INSTRUCTIONS TO FOLLOW:
Locate the line that contains "432,71 C 442,77", then copy it and all later lines of the data below exactly, through the last one.

MATERIAL FOR THIS EXERCISE:

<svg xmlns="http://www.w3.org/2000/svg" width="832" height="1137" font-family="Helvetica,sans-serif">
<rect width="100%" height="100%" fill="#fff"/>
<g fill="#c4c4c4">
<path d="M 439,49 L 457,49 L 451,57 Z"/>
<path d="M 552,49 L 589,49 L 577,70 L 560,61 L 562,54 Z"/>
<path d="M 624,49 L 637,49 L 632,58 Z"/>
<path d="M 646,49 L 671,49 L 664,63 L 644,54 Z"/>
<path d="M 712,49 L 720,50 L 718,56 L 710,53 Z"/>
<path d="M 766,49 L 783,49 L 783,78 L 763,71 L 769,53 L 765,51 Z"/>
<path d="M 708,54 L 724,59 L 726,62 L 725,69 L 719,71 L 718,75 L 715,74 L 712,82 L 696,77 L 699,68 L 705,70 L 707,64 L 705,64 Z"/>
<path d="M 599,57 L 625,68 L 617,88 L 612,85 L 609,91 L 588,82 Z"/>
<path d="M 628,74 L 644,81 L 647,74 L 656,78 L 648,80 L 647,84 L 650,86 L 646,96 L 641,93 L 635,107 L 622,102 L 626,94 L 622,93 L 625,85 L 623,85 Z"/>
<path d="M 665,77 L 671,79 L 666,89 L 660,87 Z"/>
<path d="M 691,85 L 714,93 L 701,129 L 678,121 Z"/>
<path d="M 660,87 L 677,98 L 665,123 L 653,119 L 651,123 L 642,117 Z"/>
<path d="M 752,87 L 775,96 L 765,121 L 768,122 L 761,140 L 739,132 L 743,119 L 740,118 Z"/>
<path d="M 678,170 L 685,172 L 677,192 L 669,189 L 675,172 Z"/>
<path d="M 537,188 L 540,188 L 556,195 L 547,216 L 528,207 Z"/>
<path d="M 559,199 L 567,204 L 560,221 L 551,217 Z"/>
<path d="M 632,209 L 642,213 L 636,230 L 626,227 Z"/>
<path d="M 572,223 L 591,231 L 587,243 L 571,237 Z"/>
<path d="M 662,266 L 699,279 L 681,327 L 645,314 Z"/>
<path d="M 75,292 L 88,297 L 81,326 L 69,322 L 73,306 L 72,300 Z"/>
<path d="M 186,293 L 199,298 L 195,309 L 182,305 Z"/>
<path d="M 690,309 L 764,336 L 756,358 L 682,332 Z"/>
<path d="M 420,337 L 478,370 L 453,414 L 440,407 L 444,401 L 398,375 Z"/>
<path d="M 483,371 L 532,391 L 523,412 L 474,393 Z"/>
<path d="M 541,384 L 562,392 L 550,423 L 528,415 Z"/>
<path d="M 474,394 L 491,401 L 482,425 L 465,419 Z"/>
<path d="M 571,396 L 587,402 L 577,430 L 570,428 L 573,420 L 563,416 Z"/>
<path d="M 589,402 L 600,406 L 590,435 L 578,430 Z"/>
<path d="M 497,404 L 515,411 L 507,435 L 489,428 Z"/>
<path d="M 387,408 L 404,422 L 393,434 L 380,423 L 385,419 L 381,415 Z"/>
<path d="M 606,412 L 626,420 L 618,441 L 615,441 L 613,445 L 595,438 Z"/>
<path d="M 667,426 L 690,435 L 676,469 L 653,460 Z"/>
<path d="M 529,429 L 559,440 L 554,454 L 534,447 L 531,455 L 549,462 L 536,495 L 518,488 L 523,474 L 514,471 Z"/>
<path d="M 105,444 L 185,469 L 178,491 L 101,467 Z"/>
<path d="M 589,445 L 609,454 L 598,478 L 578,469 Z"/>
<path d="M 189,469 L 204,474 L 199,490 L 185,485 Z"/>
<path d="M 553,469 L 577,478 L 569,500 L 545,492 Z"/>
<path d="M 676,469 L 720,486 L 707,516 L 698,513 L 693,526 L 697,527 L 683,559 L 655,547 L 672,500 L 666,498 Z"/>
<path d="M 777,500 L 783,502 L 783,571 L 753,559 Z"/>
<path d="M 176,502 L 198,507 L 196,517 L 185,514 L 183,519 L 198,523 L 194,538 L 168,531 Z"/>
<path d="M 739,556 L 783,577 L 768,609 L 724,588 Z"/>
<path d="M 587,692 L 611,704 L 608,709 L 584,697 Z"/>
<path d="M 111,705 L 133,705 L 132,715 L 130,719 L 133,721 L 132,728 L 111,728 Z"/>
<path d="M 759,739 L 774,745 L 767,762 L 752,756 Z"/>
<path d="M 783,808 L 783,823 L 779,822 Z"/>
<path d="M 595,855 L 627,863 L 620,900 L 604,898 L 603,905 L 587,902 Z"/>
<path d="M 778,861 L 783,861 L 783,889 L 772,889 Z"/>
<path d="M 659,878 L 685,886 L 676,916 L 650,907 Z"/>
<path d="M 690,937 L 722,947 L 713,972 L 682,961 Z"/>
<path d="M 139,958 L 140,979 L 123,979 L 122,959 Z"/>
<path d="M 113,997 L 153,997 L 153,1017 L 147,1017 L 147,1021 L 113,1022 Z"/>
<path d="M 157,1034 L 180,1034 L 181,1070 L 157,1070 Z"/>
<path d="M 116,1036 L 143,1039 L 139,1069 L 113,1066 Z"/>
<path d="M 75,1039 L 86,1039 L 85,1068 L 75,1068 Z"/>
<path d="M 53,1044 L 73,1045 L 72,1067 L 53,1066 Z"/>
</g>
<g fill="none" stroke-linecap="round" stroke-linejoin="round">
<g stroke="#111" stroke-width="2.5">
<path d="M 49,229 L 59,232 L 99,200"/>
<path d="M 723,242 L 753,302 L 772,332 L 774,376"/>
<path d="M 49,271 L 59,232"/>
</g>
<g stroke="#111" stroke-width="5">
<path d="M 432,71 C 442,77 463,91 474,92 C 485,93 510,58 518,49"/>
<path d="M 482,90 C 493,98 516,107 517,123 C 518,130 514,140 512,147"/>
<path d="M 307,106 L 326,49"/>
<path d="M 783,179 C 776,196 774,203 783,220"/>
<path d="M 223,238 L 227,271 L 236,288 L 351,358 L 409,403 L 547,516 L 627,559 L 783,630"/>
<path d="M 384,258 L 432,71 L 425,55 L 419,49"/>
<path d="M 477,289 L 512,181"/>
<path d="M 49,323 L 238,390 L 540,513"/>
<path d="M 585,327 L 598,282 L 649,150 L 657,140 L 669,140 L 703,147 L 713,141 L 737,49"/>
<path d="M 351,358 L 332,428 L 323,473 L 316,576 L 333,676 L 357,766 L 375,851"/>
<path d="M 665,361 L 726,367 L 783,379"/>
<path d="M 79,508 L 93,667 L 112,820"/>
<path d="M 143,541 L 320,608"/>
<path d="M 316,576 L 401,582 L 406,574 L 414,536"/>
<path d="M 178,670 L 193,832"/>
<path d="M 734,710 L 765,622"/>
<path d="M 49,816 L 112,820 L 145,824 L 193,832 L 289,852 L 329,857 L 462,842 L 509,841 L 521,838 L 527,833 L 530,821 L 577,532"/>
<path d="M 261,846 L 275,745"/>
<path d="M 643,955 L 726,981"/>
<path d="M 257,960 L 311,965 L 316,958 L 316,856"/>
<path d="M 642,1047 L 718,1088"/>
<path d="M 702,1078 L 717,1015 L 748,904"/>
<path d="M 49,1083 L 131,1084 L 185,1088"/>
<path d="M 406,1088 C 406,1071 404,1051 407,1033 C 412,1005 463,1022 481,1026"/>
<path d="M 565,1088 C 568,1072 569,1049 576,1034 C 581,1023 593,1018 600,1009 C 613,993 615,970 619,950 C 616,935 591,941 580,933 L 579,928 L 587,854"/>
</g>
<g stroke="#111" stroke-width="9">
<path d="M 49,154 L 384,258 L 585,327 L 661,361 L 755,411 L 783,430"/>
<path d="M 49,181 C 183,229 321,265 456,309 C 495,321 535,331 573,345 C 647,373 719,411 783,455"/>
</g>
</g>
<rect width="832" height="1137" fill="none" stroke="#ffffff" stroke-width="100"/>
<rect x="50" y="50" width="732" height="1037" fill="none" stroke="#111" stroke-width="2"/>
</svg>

EXERCISE RESPONSE:
<path d="M 432,71 C 442,77 463,91 474,92 C 485,93 510,58 518,49"/>
<path d="M 482,90 C 493,98 516,107 517,123 C 518,130 514,140 512,147"/>
<path d="M 307,106 L 326,49"/>
<path d="M 783,179 C 776,196 774,203 783,220"/>
<path d="M 223,238 L 227,271 L 236,288 L 351,358 L 409,403 L 547,516 L 627,559 L 783,630"/>
<path d="M 384,258 L 432,71 L 425,55 L 419,49"/>
<path d="M 477,289 L 512,181"/>
<path d="M 49,323 L 238,390 L 540,513"/>
<path d="M 585,327 L 598,282 L 649,150 L 657,140 L 669,140 L 703,147 L 713,141 L 737,49"/>
<path d="M 351,358 L 332,428 L 323,473 L 316,576 L 333,676 L 357,766 L 375,851"/>
<path d="M 665,361 L 726,367 L 783,379"/>
<path d="M 79,508 L 93,667 L 112,820"/>
<path d="M 143,541 L 320,608"/>
<path d="M 316,576 L 401,582 L 406,574 L 414,536"/>
<path d="M 178,670 L 193,832"/>
<path d="M 734,710 L 765,622"/>
<path d="M 49,816 L 112,820 L 145,824 L 193,832 L 289,852 L 329,857 L 462,842 L 509,841 L 521,838 L 527,833 L 530,821 L 577,532"/>
<path d="M 261,846 L 275,745"/>
<path d="M 643,955 L 726,981"/>
<path d="M 257,960 L 311,965 L 316,958 L 316,856"/>
<path d="M 642,1047 L 718,1088"/>
<path d="M 702,1078 L 717,1015 L 748,904"/>
<path d="M 49,1083 L 131,1084 L 185,1088"/>
<path d="M 406,1088 C 406,1071 404,1051 407,1033 C 412,1005 463,1022 481,1026"/>
<path d="M 565,1088 C 568,1072 569,1049 576,1034 C 581,1023 593,1018 600,1009 C 613,993 615,970 619,950 C 616,935 591,941 580,933 L 579,928 L 587,854"/>
</g>
<g stroke="#111" stroke-width="9">
<path d="M 49,154 L 384,258 L 585,327 L 661,361 L 755,411 L 783,430"/>
<path d="M 49,181 C 183,229 321,265 456,309 C 495,321 535,331 573,345 C 647,373 719,411 783,455"/>
</g>
</g>
<rect width="832" height="1137" fill="none" stroke="#ffffff" stroke-width="100"/>
<rect x="50" y="50" width="732" height="1037" fill="none" stroke="#111" stroke-width="2"/>
</svg>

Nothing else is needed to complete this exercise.